Namun, kita memahami bahwa semuanya ini merupakan upaya jangka panjang dan membutuhkan kerja sama internasional di semua tingkatan, untuk membangun kapasitas negara-negara berkembang agar masyarakatnya tahan terhadap bencana. “Oleh karena itu, kemitraan bilateral dengan negara-negara tetangga perlu terus ditingkatkan dan dipromosikan,” kata Wapres.

Pada tingkat regional, Indonesia berperan aktif dalam upaya Pengurangan Risiko Bencana melalui kerangka ASEAN dan Asian Ministerial Conference on Disaster Risk Reduction (AMCDRR). Pada tingkat global, Indonesia ingin mengingatkan pentingnya umendirikan sebuah kerangka kerja yang menyeluruh untuk semua sektor yang berbeda dan pelaku untuk bekerja sama membangun ketahanan bangsa dan komunitas terhadap bencana.

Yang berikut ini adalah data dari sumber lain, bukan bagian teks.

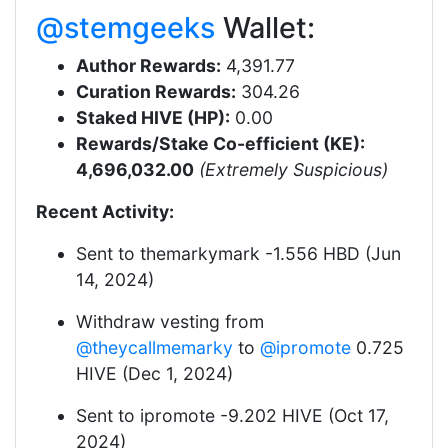
@stemgeeks
Wallet:
Author Rewards:
4,391.77
Curation Rewards:
304.26
Staked HIVE (HP):
0.00
Rewards/Stake Co-efficient (KE):
4,696,032.00
(Extremely Suspicious)
Recent Activity:
Sent to themarkymark -1.556 HBD (Jun
14, 2024)
Withdraw vesting from
@theycallmemarky
to
@ipromote
0.725
HIVE (Dec 1, 2024)
Sent to ipromote -9.202 HIVE (Oct 17,
2024)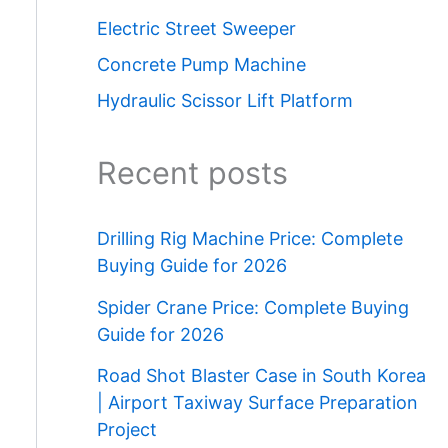
Electric Street Sweeper
Concrete Pump Machine
Hydraulic Scissor Lift Platform
Recent posts
Drilling Rig Machine Price: Complete
Buying Guide for 2026
Spider Crane Price: Complete Buying
Guide for 2026
Road Shot Blaster Case in South Korea
| Airport Taxiway Surface Preparation
Project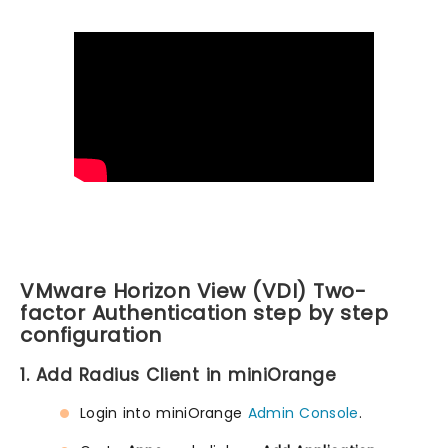
VMware Horizon View (VDI) Two-
factor Authentication step by step
configuration
1. Add Radius Client in miniOrange
Login into miniOrange
Admin Console
.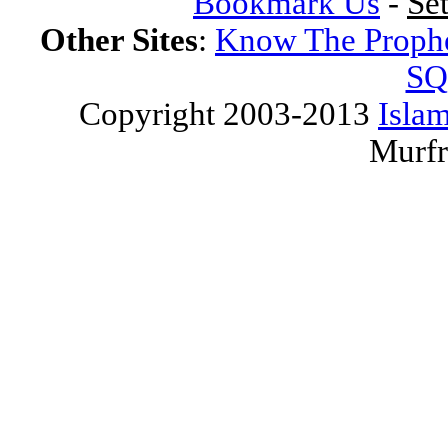
Bookmark Us
-
Se
Other Sites
:
Know The Proph
SQ
Copyright 2003-2013
Islam
Murfr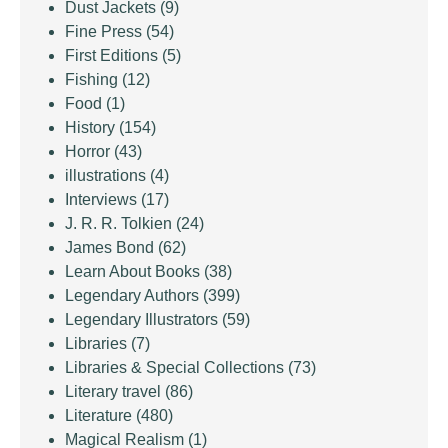
Dust Jackets
(9)
Fine Press
(54)
First Editions
(5)
Fishing
(12)
Food
(1)
History
(154)
Horror
(43)
illustrations
(4)
Interviews
(17)
J. R. R. Tolkien
(24)
James Bond
(62)
Learn About Books
(38)
Legendary Authors
(399)
Legendary Illustrators
(59)
Libraries
(7)
Libraries & Special Collections
(73)
Literary travel
(86)
Literature
(480)
Magical Realism
(1)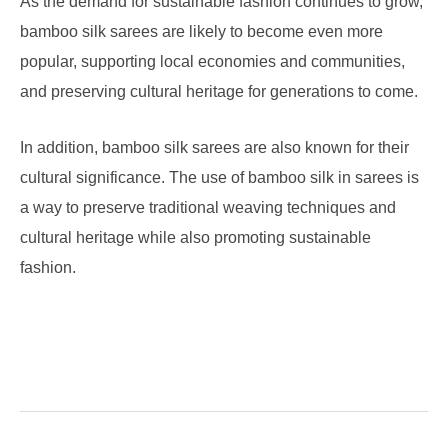
As the demand for sustainable fashion continues to grow,
bamboo silk sarees are likely to become even more
popular, supporting local economies and communities,
and preserving cultural heritage for generations to come.
In addition, bamboo silk sarees are also known for their
cultural significance. The use of bamboo silk in sarees is
a way to preserve traditional weaving techniques and
cultural heritage while also promoting sustainable
fashion.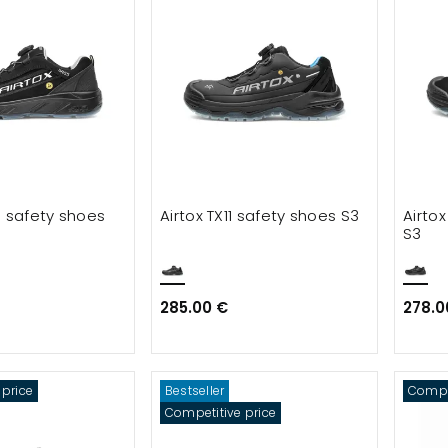
5 safety shoes
Airtox TX11 safety shoes S3
Airto
S3
285.00 €
278.0
 price
Bestseller
Compet
Competitive price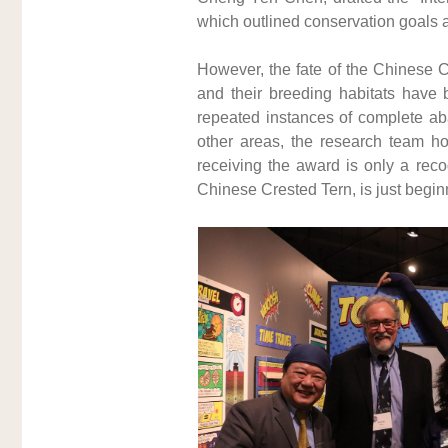
which outlined conservation goals a
However, the fate of the Chinese C
and their breeding habitats have b
repeated instances of complete aba
other areas, the research team hop
receiving the award is only a recog
Chinese Crested Tern, is just begin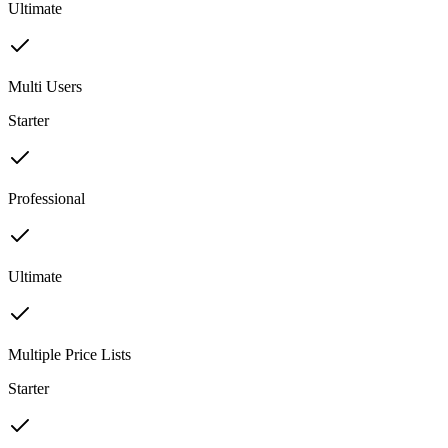
Ultimate
Multi Users
Starter
Professional
Ultimate
Multiple Price Lists
Starter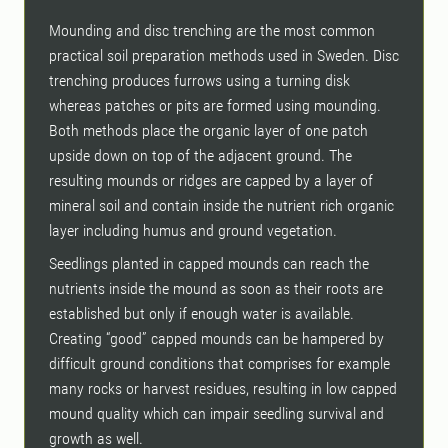
Mounding and disc trenching are the most common
practical soil preparation methods used in Sweden. Disc
trenching produces furrows using a turning disk
whereas patches or pits are formed using mounding.
Both methods place the organic layer of one patch
upside down on top of the adjacent ground. The
resulting mounds or ridges are capped by a layer of
mineral soil and contain inside the nutrient rich organic
layer including humus and ground vegetation.
Seedlings planted in capped mounds can reach the
nutrients inside the mound as soon as their roots are
established but only if enough water is available.
Creating “good” capped mounds can be hampered by
difficult ground conditions that comprises for example
many rocks or harvest residues, resulting in low capped
mound quality which can impair seedling survival and
growth as well.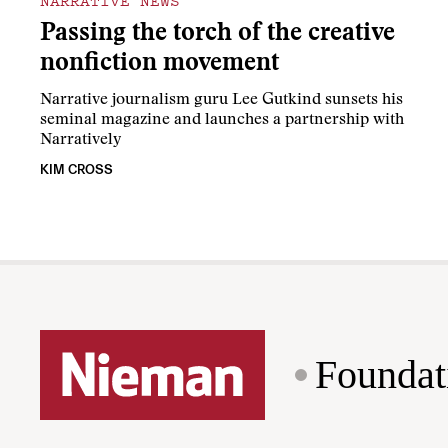
NARRATIVE NEWS
Passing the torch of the creative
nonfiction movement
Narrative journalism guru Lee Gutkind sunsets his
seminal magazine and launches a partnership with
Narratively
KIM CROSS
Foundat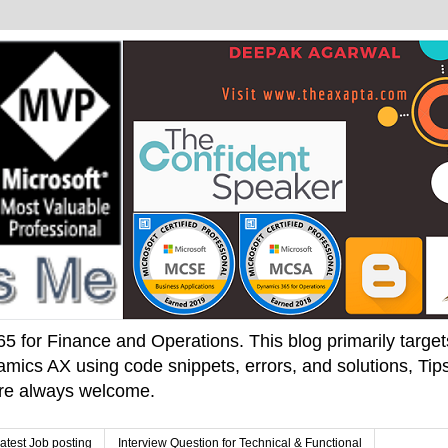
 for Finance and Operations. This blog primarily targets 
mics AX using code snippets, errors, and solutions, Tips
 are always welcome.
atest Job posting
Interview Question for Technical & Functional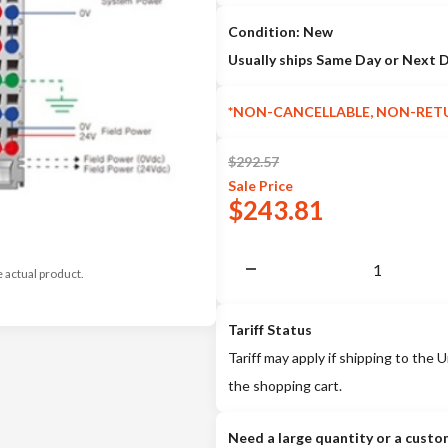
Condition: New
Usually ships Same Day or Next 
*NON-CANCELLABLE, NON-RET
$
292.57
Sale
Price
$
243.81
e actual product.
Tariff Status
Tariff may apply if shipping to the U
the shopping cart.
Need a large quantity or a custo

Mengingat pentingnya berbagi pengetahuan, Wapres menyampaikan bahwa Indonesia telah mendirikan pusat penanganan bencana kelas dunia. “Indonesia siap berbagi pengalaman, praktik terbaik dan pembelajaran dalam manajemen bencana melalui Indonesia Disaster Training Ground / INA DRTG,” tutur Wapres.

Selain itu, kata Wapres, sangatlah penting untuk menjadikan DRR Framework pasca-2015 menjadi lebih komprehensif dan inklusif, dan berkesinambungan dari prinsip-prinsip yang disepakati secara internasional sebagai tercantum dalam Hyogo Framework.

Lebih jauh Wapres mengatakan bahwa Indonesia percaya bahwa DRR Framework pasca-2015 harus mencakup pemberdayaan masyarakat lokal, pemanfaatan pengetahuan lokal dan kearifan lokal serta dimasukkannya berbagai kelompok masyarakat pada DRR sebagai pengambil keputusan. “Selain itu, menghubungkan agenda global pasca-2015 pada Adaptasi Perubahan Iklim, Pengurangan Risiko Bencana, dan Pembangunan Berkelanjutan,” ucap Wapres.

Wapres menggarisbawahi bahwa pada saat yang sama, kerangka masa depan harus dapat memberikan perhatian karena negara-negara dengan karakteristik tertentu seperti negara-negara kepulauan dan negara-negara dengan garis pantai yang luas.

Indonesia juga akan selalu memberikan kontribusi positif bagi upaya terus-menerus dari penyusunan kerangka DRR pasca-2015 untuk menjadi pedoman pada masa yang akan datang sebagai upaya pengurangan risiko bencana global. “Biarkan Sendai menjadi tonggak sejarah yang berkesinambungan tahun ini,” ucap Wapres.

The Third World Conference On Disaster Risk Reduction diselenggarakan oleh Perserikatan Bangsa Bangsa dan dihadiri oleh Perdana Menteri Jepang Sinzo Abe, Sekretaris Jenderal PBB Ban Ki-moon, Presiden Kenya Uhuru Kenyatta. Konferensi ini berlangsung 14-18 Maret 2015.